◆ **Input records**:
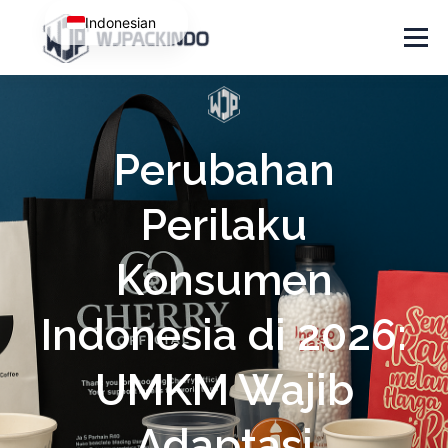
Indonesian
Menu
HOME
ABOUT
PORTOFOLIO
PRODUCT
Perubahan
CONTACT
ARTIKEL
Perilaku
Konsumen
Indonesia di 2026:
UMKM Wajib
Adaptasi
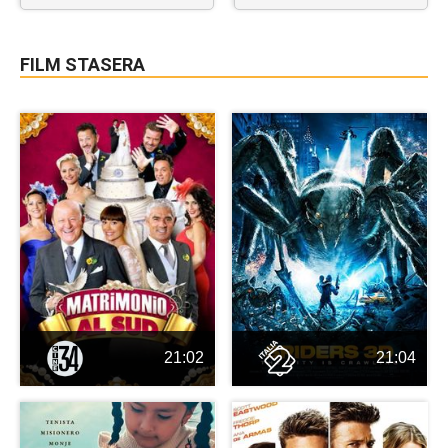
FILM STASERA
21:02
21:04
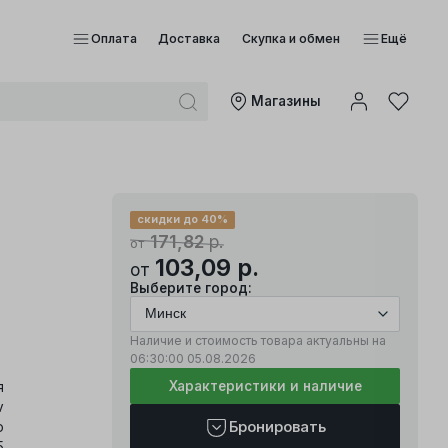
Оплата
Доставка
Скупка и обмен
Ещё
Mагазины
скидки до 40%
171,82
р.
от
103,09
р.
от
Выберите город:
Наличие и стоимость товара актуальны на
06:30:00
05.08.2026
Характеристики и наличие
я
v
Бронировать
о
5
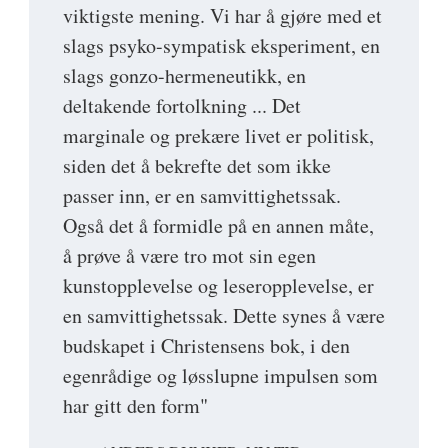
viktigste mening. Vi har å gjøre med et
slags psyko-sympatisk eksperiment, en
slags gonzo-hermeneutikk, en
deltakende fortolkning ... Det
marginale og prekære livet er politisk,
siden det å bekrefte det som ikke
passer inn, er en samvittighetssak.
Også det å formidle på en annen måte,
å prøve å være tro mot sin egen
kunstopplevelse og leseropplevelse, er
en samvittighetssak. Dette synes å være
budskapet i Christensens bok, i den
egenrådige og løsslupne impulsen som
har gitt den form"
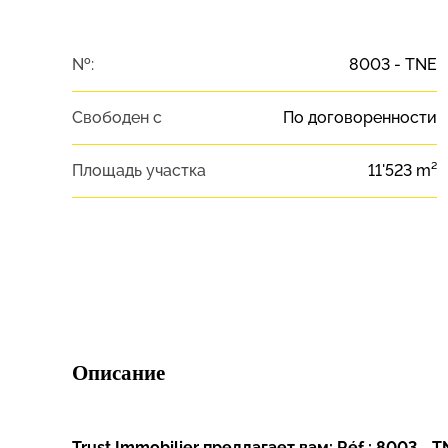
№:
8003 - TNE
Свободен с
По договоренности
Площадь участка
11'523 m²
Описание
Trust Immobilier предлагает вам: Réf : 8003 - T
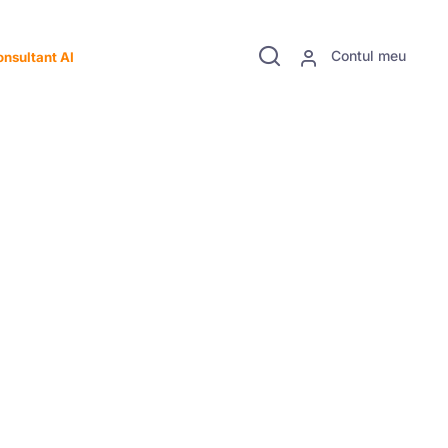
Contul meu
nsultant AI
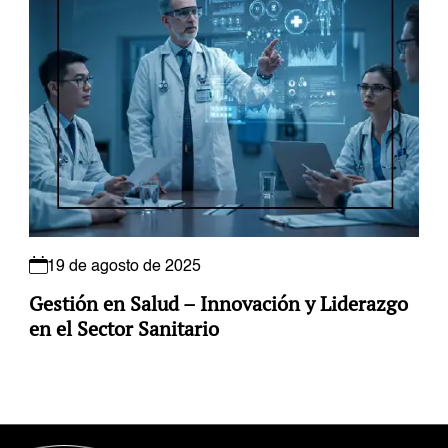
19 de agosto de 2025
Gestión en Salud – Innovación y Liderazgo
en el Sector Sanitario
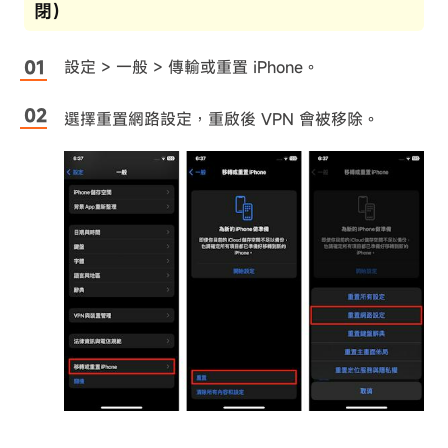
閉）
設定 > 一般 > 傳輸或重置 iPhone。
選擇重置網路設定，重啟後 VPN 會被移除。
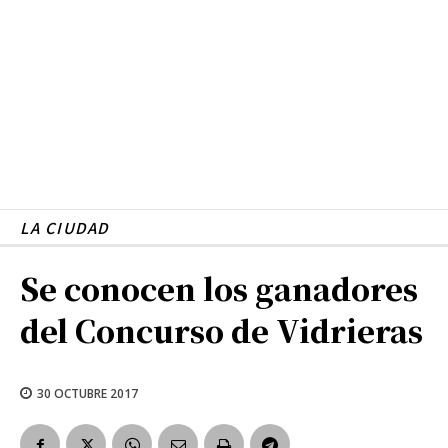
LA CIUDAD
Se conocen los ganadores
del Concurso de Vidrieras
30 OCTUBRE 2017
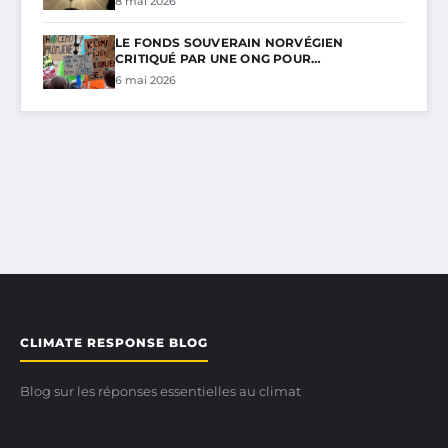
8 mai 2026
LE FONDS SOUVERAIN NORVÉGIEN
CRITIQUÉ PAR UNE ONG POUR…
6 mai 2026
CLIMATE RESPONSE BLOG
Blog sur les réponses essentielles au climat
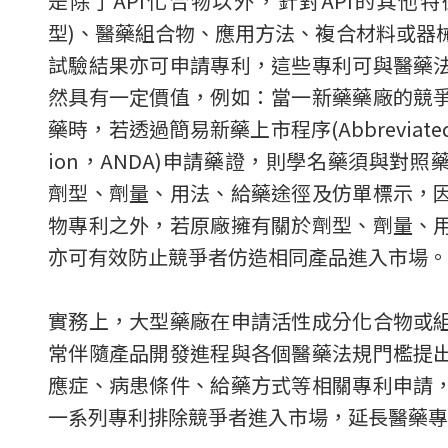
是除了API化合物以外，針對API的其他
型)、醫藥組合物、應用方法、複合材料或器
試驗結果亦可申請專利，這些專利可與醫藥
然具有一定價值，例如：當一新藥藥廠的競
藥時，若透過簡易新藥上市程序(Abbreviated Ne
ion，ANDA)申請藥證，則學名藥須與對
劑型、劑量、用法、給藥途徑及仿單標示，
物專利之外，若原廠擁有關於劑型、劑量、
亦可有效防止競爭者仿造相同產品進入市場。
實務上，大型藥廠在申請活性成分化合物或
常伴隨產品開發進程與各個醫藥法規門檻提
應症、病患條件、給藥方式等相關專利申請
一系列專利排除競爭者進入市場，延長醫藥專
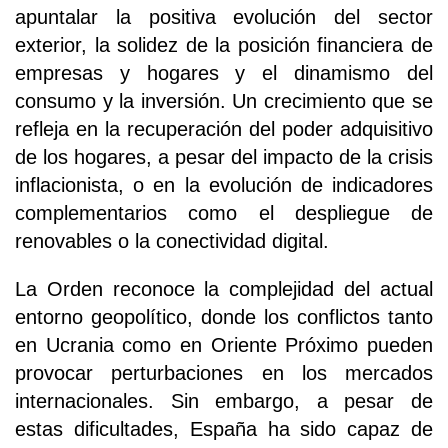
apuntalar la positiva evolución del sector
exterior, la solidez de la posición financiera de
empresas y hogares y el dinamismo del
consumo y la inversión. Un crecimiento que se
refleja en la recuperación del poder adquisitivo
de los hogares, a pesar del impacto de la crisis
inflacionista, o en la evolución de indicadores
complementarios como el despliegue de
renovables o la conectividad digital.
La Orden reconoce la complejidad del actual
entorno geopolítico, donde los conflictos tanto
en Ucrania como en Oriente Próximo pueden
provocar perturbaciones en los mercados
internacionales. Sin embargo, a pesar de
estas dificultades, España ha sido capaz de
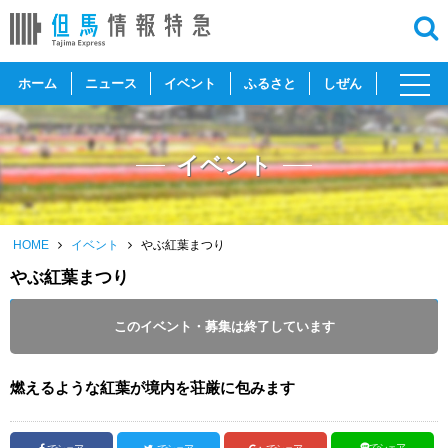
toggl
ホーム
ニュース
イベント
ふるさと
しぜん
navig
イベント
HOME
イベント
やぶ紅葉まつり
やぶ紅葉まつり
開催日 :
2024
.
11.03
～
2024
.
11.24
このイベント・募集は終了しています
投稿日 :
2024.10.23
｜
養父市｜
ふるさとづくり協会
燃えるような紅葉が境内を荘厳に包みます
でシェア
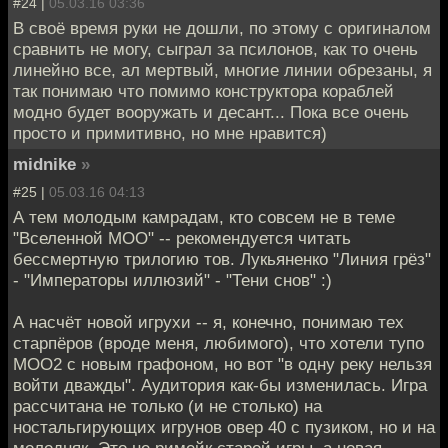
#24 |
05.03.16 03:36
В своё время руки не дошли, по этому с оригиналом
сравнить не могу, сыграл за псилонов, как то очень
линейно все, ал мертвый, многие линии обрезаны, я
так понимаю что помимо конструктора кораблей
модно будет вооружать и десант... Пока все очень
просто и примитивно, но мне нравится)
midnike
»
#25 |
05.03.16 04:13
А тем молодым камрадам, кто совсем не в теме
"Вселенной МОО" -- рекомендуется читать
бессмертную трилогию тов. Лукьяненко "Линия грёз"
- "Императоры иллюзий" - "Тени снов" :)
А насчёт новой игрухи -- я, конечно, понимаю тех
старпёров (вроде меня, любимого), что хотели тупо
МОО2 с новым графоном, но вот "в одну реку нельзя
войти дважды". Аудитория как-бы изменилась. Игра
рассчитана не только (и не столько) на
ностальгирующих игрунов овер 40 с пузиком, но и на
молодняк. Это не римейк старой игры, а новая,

--

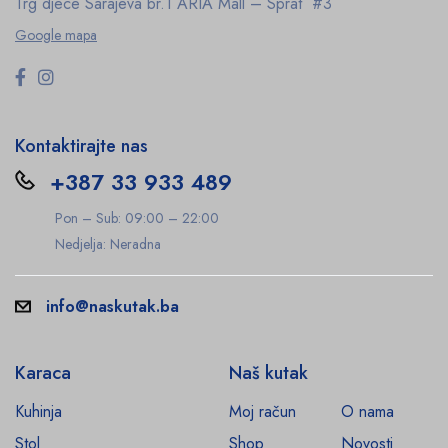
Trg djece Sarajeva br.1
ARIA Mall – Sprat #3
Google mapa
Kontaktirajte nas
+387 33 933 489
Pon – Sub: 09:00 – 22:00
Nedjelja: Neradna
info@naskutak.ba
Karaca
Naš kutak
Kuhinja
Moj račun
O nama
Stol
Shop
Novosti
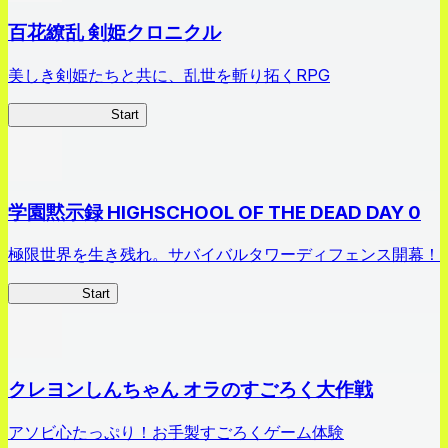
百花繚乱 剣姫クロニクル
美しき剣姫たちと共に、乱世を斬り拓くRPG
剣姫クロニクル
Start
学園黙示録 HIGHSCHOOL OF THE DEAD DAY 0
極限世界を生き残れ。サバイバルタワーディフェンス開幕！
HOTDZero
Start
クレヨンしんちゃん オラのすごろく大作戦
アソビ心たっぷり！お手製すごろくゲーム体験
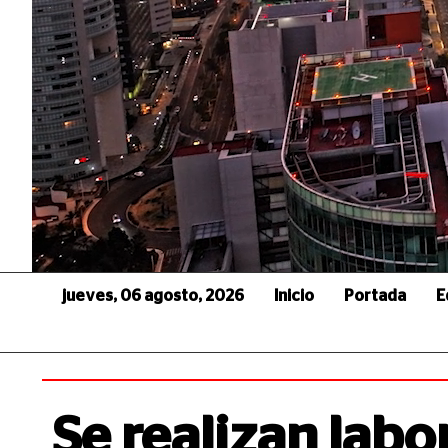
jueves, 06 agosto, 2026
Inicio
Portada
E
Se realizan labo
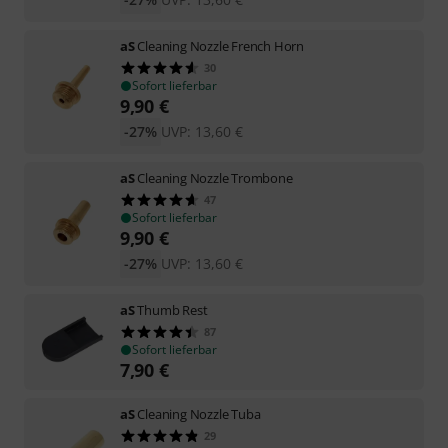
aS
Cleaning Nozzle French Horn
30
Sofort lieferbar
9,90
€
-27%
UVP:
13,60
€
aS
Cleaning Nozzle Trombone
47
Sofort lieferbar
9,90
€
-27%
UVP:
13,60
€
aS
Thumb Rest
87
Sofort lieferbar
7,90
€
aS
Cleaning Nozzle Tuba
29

==

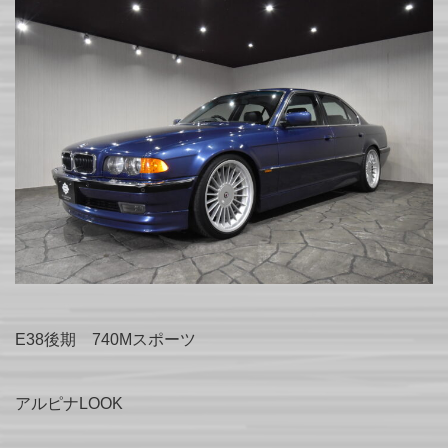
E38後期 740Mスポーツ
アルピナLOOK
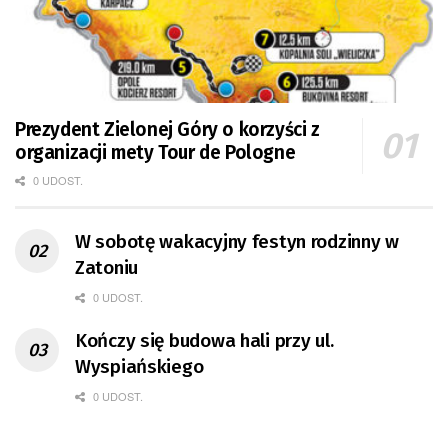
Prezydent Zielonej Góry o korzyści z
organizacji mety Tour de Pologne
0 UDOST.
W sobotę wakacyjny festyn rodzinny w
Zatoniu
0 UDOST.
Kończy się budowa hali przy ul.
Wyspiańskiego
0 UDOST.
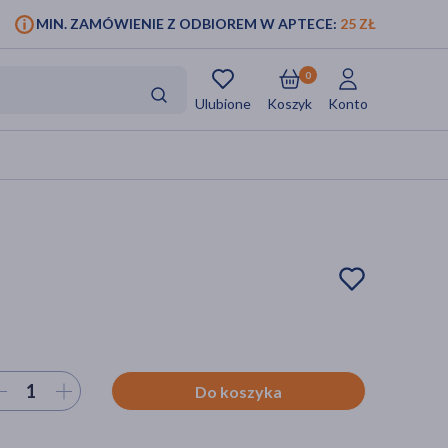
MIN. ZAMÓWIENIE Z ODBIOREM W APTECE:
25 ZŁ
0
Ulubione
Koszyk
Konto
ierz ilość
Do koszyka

◆ **Job item**: Copy only the lines in the listing that contain "hogares".

◆ **Answer section**:
empresas y hogares y el dinamismo del
de los hogares, a pesar del impacto de la crisis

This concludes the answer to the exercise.